【本の感想】アガサ・クリスティー 『ハロウィーン・パーティ』 中村能三訳

アガサ・クリスティー 『ハロウィーン・パーティ』 中村能三訳、早川書房クリスティー文庫電子書籍版)、2011年発行を読みました。

原題は『Hallowe’en Party』です。

☆☆

第三の女』に続く、名探偵エルキュール・ポアロシリーズの三十一作目です。全体的にもやもやした物語です。

犯人を捜す道筋

余計な発言が招いた事件です。殺された少女の話は本当か嘘か。本当ならばどこで知ったか。誰にも言っていないか。嘘ならばどこからそれを知ったのか。こういったことにポアロが村を歩いて捜していきます。

村人たちの会話から被害者の人物像を明らかにし、過去に起きた事件との関連性から結びつきを探していきます。途中まではゆっくりと進み、その中でヒントもあるのですが、なかなか結びつきません。

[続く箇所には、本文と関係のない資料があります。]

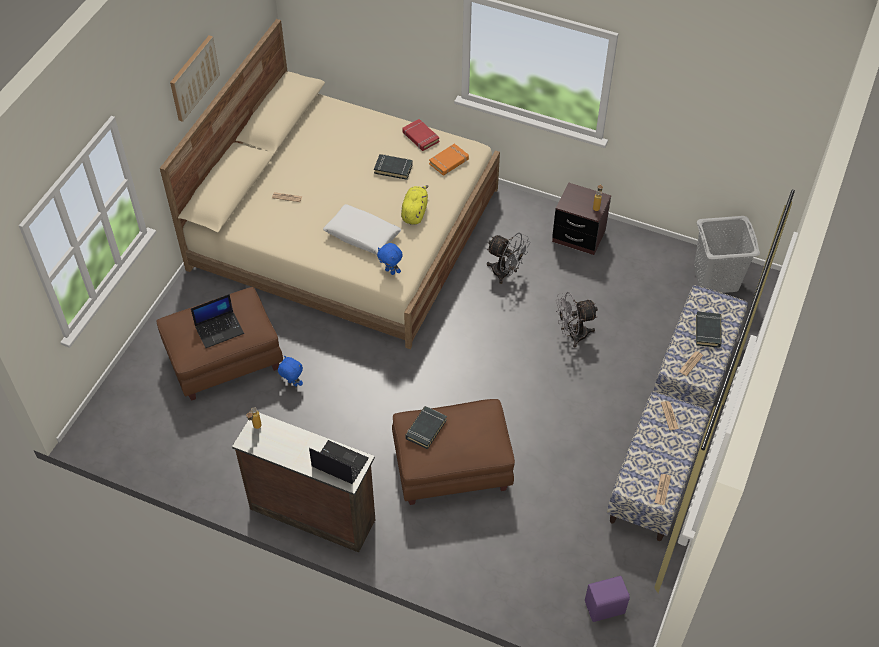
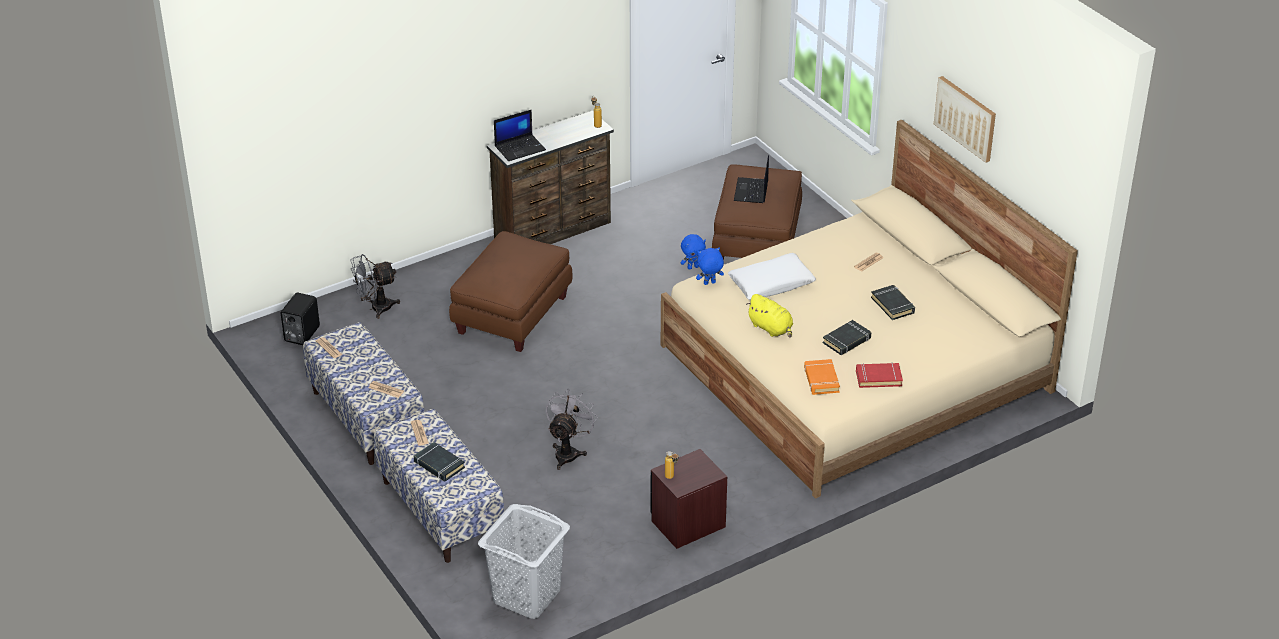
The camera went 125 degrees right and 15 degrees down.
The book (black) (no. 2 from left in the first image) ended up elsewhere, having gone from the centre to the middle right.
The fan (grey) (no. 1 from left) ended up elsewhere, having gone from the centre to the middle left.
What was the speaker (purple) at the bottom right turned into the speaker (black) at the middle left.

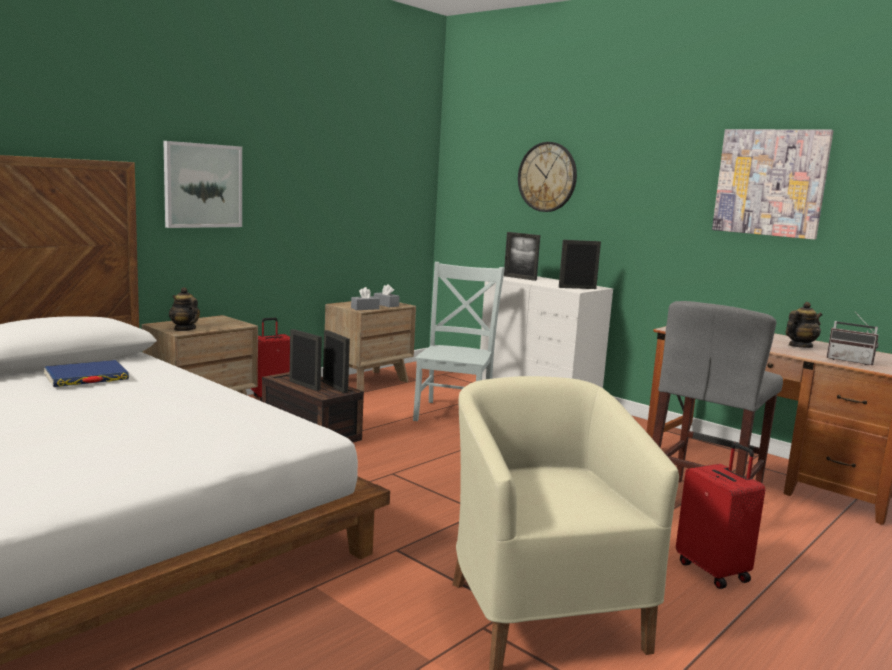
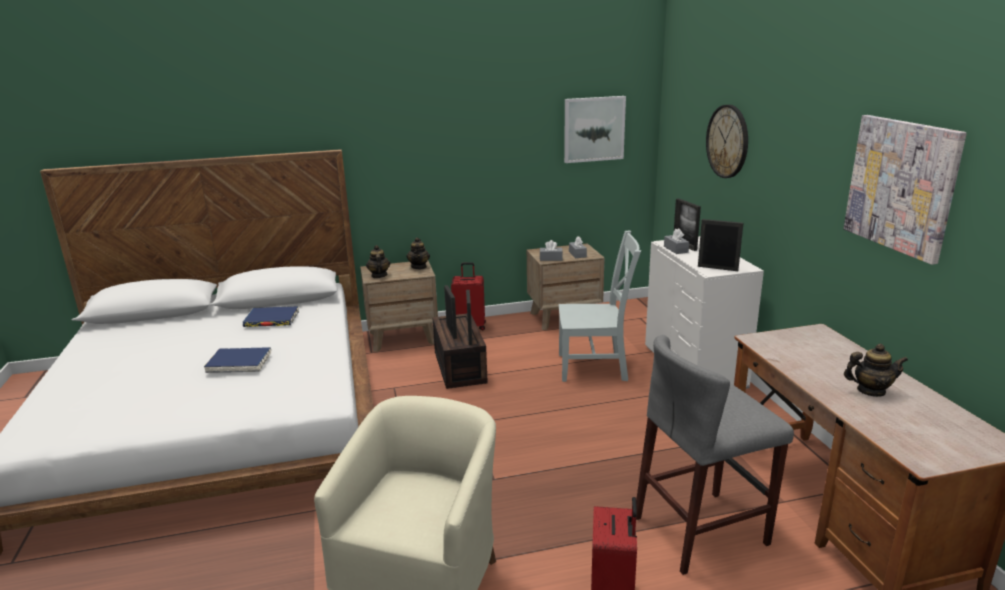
The camera went 35 degrees right and 10 degrees up.
The second view lost the radio at the middle right.
The second view gained the book (blue) (no. 1 from left) at the middle left.
The second view gained the teapot (no. 2 from left) at the centre.
The second view gained the tissue box (grey) (no. 3 from left) at the middle right.
The picture (no. 1 from left) ended up elsewhere, having gone from the top left to the top centre.
The chair (grey) at the centre ended up facing another way, 45 degrees clockwise from before.

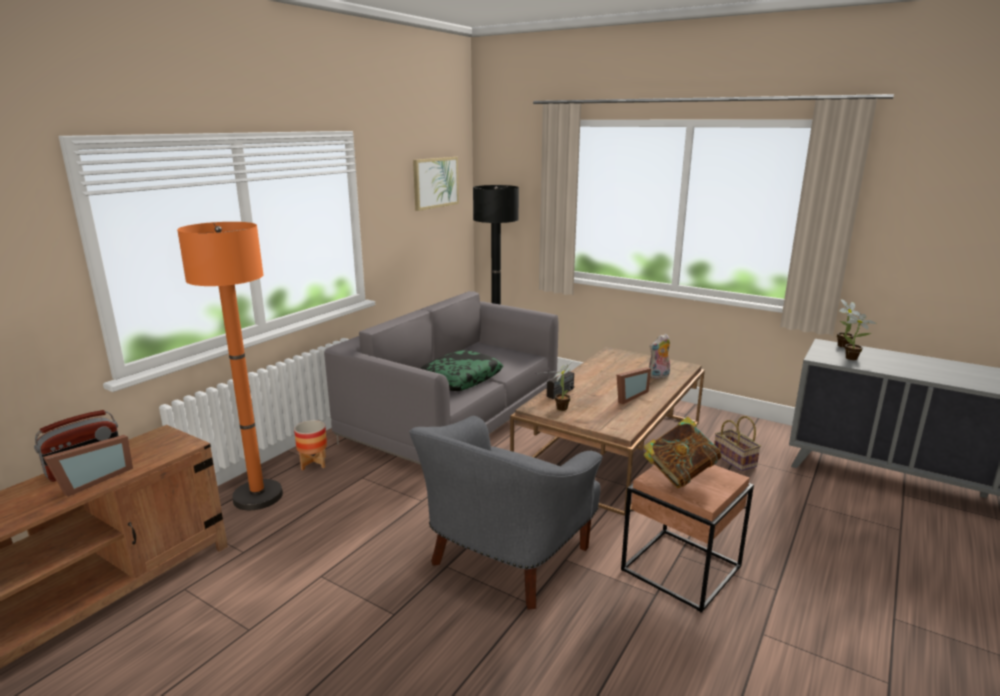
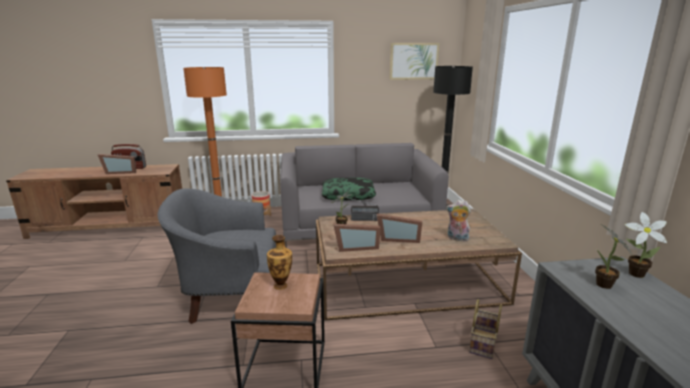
The camera went 50 degrees right and 0 degrees up.
The second view gained the picture frame (no. 2 from left) at the centre.
Where the book stood at the middle right, the vase came to stand at the bottom centre.

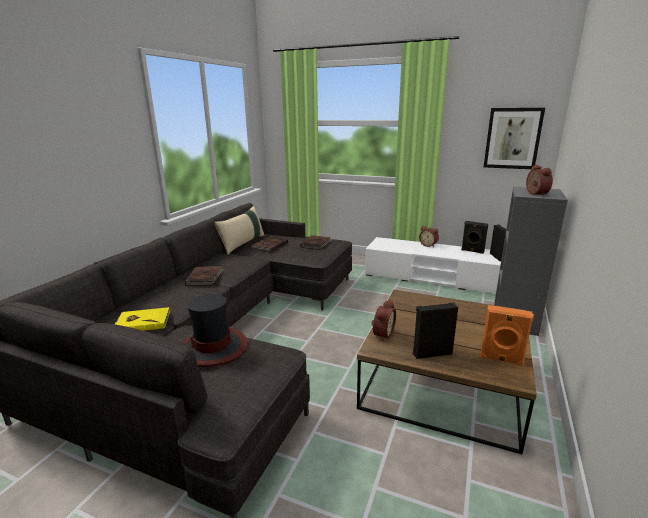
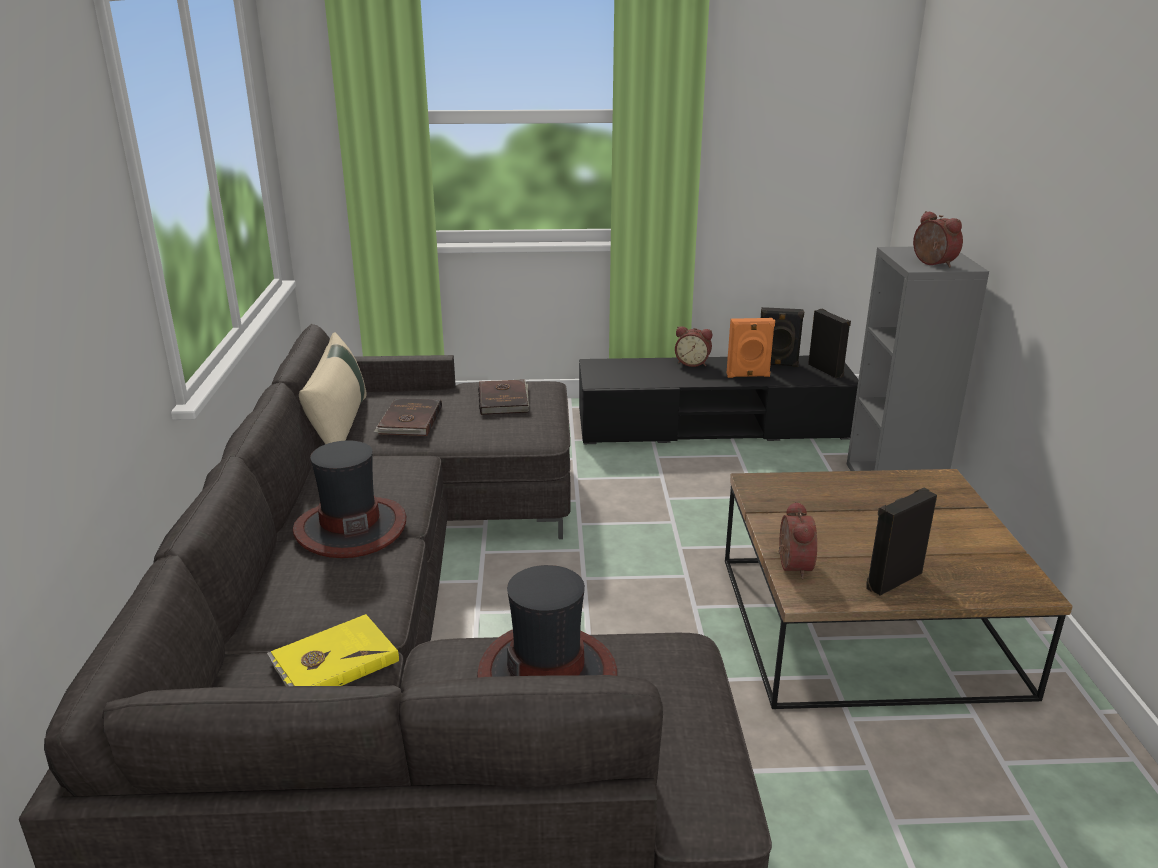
The camera went 25 degrees left and 5 degrees up.
The second view lost the picture at the top right.
The speaker (orange) ended up elsewhere, having gone from the middle right to the centre.
Where the book (brown) (no. 1 from left) stood at the middle left, the hat (no. 1 from left) came to stand at the middle left.
What was the tv stand (white) at the middle right turned into the tv stand (black) at the centre.

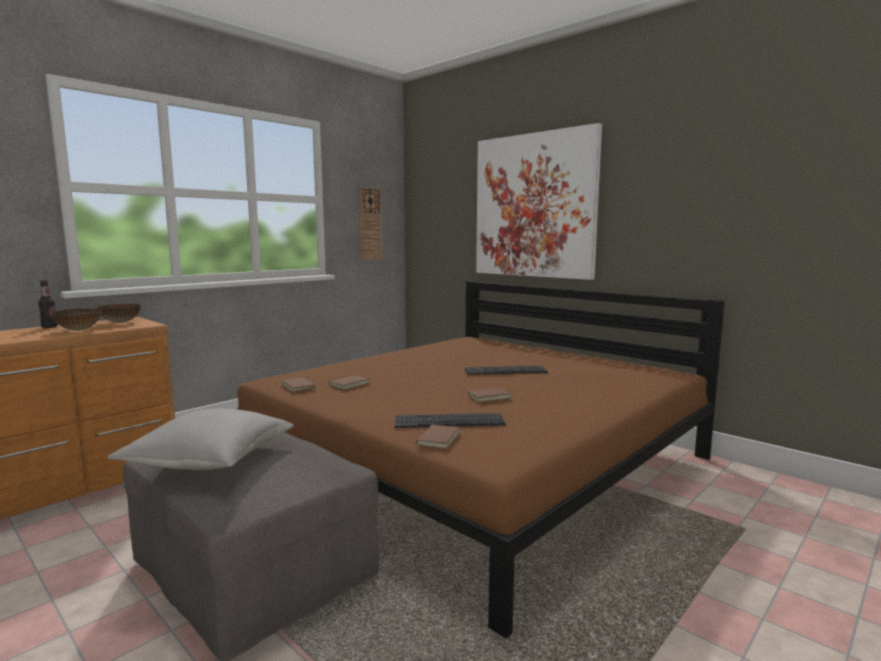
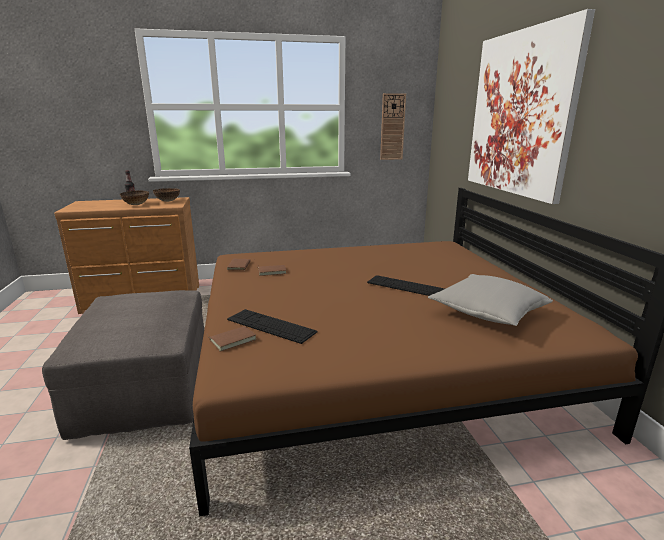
The camera went 35 degrees right and 10 degrees up.
The second view lost the book (brown) (no. 4 from left) at the centre.
The pillow (grey) ended up elsewhere, having gone from the middle left to the middle right.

パーティーでの実行犯の特定が簡単なだけに、その展開にはもやもやとさせられます。最後の唐突さと、受け入れる少女の言葉に現実味は無いように思います。

さいごに

オリヴァ夫人やスペンスもと警視、『鳩のなかの猫』の舞台となったメドウバンクなど、過去作の関連させながら話は続くのですが、全体的にもやもやしています。

インパクトの強い出来事はなく、最後の儀式の話などハロウィーンらしく幻想的といえばそうなのでしょうが、唐突で現実味が無く、ミステリとしては面白味に欠けます。犯人に魅力的な動機は無く、華やかさもありません。

それでも最後まで読めてしまいます。不思議です。